Biden’s New Legal Headache Is The JFK Files

Earlier this week, a non-profit archive sued the Biden administration for the decision to delay the release of federal documents about the assassination of John F. Kennedy. According to the Mary Ferrell Foundation, continuous delays have prevented historians from researching the 1963 death of the president.

The lawsuit was launched by the Mary Ferrell Foundation (MFF), which maintains an extensive online archive of documents relating to the 1963 killing of the president in Dallas by Lee Harvey Oswald. The assassination of John F. Kennedy has long been the topic of great attention, debate, and conspiracy theories.

According to NBC News, the lawsuit contends that the government has not complied with the President John F. Kennedy Assassination Materials Collection Act of 1992, passed unanimously by Congress to make JFK assassination records public by 2017.

The President John F. Kennedy Assassination Materials Collection Act, enacted in 1992, established October 27, 2017, as the last deadline for the government to provide records about the incident. Then-president Donald Trump, though, postponed the release of some information until 2021, claiming national security concerns.

Biden signed a document in October postponing distribution until December 15 this year. The White House delayed the publication of around 16,000 papers related to the killing of John F. Kennedy, citing the COVID-19 epidemic.

The foundation wants a judge to overturn Biden’s decision from the previous year to withhold the release of National Archives materials.

In addition, the claim says that the federal government suppressed documents about the CIA, Cuban dictator Fidel Castro, suspected JFK assassin Lee Harvey Oswald, and others.

Additionally, the charity requested that the National Archives locate papers known to exist but not included in the JFK Collection. In a phone interview on Wednesday, Jefferson Morley, vice president of the Mary Ferrell Foundation, said the CIA is concealing the operational interest of Senior CIA officials in Lee Harvey Oswald before the death of JFK.

In their lawsuit, lawyers for the MFF claimed that the delay is “preventing… members, scholars, and historians from learning about the killing.”

These shortcomings have resulted in uncertainty, gaps in the data, over-classification, and outright denial of thousands of assassination-related files, the organization wrote on its website, five years after the law’s deadline for full disclosure.

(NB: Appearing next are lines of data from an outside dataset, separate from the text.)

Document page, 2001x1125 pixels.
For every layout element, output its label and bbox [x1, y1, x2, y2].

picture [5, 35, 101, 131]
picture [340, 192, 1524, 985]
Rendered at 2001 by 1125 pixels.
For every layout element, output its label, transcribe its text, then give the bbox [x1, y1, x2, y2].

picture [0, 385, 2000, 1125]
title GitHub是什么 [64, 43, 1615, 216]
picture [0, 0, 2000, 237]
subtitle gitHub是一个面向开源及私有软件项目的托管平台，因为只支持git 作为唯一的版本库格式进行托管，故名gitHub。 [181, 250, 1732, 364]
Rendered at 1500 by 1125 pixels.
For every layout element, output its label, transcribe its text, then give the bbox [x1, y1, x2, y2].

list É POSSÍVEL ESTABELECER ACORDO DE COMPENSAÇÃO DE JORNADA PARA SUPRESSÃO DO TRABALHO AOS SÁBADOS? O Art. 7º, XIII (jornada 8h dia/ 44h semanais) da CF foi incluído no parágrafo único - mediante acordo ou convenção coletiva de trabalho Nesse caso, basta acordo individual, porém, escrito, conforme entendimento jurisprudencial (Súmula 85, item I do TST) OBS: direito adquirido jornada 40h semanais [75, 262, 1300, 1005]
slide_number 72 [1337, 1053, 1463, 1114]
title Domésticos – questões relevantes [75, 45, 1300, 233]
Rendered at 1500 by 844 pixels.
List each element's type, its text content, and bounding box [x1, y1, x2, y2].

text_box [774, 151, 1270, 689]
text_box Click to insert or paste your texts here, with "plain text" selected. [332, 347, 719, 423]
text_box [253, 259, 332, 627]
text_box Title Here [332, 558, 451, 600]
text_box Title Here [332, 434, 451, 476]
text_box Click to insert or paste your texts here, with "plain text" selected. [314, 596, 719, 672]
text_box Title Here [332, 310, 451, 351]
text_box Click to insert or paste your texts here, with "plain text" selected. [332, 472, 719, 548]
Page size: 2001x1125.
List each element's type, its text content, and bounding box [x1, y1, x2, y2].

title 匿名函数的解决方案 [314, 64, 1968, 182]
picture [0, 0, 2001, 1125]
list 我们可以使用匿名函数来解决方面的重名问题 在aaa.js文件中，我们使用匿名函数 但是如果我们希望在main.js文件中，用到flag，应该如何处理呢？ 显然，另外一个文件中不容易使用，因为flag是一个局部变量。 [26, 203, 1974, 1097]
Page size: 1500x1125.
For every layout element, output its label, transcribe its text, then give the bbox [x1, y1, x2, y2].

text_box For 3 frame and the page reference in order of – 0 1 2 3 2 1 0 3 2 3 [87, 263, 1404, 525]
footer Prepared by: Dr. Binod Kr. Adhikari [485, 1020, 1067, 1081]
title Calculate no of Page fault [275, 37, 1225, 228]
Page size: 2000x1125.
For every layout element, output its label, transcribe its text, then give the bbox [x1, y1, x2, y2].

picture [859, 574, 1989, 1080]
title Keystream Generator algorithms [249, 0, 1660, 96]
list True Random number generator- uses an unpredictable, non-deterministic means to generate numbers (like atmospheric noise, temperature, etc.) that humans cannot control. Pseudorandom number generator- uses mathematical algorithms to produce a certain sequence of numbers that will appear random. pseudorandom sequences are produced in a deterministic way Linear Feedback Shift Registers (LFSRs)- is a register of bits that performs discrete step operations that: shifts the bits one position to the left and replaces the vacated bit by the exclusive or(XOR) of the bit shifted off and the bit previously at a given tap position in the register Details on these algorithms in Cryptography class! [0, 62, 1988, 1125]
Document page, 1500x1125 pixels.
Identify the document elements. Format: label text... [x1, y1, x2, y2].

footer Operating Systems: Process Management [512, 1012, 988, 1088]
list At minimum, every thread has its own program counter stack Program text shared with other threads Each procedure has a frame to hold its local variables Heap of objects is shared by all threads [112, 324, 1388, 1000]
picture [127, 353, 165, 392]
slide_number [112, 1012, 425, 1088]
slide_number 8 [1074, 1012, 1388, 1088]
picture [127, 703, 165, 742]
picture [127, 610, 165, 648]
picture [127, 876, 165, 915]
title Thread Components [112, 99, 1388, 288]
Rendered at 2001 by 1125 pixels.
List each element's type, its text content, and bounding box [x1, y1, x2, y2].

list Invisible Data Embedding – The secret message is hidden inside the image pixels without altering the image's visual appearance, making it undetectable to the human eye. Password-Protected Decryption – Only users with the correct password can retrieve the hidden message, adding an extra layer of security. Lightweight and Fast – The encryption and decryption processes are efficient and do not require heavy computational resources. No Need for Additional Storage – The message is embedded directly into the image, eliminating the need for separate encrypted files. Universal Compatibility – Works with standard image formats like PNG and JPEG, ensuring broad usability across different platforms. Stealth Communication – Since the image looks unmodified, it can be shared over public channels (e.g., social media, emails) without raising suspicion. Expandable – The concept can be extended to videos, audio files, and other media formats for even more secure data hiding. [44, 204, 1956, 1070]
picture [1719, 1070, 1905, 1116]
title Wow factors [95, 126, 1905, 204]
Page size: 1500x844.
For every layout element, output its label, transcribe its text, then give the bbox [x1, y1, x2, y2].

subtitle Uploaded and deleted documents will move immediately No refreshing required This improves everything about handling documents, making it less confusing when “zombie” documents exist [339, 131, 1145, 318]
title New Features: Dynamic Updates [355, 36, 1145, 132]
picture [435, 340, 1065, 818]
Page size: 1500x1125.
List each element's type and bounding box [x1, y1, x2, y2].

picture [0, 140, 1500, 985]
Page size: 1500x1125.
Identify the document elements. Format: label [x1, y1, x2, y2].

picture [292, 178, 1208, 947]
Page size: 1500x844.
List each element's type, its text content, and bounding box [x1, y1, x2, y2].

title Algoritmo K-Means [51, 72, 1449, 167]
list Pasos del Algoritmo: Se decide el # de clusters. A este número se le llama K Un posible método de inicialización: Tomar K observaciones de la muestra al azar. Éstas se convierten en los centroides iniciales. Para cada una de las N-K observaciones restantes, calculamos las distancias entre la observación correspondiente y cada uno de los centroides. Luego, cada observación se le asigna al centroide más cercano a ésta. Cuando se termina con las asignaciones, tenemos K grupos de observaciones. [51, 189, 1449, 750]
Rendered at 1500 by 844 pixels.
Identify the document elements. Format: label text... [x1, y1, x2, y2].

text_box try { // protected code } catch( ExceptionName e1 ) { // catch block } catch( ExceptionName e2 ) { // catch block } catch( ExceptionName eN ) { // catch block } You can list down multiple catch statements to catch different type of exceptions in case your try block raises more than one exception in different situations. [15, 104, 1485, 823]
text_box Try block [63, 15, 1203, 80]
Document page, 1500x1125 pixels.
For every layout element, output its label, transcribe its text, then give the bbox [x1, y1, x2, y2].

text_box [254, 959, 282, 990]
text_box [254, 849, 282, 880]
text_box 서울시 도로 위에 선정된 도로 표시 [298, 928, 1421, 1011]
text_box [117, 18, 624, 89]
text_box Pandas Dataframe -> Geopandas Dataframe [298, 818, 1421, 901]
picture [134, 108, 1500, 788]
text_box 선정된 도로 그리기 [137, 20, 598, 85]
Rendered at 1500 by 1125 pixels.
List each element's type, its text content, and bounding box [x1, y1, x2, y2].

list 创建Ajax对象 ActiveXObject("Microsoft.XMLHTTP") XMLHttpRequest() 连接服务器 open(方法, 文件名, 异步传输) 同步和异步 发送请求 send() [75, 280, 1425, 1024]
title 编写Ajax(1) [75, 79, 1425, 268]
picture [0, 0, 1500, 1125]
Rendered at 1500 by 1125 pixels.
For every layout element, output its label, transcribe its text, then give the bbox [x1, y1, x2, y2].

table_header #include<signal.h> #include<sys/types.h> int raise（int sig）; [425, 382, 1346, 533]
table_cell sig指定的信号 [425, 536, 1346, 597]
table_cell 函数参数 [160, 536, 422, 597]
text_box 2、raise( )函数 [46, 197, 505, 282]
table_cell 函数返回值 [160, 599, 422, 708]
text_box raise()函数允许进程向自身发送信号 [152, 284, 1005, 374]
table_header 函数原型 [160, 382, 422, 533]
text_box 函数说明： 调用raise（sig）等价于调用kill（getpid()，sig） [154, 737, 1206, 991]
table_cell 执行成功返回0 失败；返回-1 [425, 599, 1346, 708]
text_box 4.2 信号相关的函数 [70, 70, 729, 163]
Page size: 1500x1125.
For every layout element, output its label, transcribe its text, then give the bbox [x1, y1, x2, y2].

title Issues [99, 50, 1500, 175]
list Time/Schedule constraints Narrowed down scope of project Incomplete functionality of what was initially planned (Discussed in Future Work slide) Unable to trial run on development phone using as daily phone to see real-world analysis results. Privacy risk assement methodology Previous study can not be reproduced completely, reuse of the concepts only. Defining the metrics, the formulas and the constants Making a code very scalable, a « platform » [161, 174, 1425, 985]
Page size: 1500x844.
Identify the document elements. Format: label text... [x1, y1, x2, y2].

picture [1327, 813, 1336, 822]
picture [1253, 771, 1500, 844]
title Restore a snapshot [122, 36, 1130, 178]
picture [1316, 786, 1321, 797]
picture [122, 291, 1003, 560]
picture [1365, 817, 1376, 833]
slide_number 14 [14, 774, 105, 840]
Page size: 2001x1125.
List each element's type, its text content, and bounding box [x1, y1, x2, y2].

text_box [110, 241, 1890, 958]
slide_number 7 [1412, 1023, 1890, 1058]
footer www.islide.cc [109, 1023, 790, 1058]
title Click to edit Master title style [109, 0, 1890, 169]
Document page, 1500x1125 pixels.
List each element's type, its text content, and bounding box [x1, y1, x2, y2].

NBC News said that many of the remaining important materials are classified. Seventy percent are managed by the CIA, while 23 percent are handled by the FBI, according to the publication.

The action, filed in federal court in San Francisco, requests that a judge find that Biden’s memo breaches the JFK act and order the immediate release of all data. It also wants to require the government to explain all redactions and why particular information has been withheld.

“It’s the ‘dog ate my homework’ argument,” MFF attorney Bill Simpich told NBC News. The focus of this lawsuit is on delay, and the agencies constantly have new and improved justifications for why they are delaying the release of the materials.

The National Archives stated that they had completed a document-level assessment and a redaction-level review of information not yet published. NARA has made its recommendations to Biden, and results will be released in December, as stated in the memo. Jefferson Morley stated that the final 16,000 documents are some of the most sensitive regarding the assassination of the president. They are particularly hesitant to share these records, he stated. They have kept them hidden for sixty years.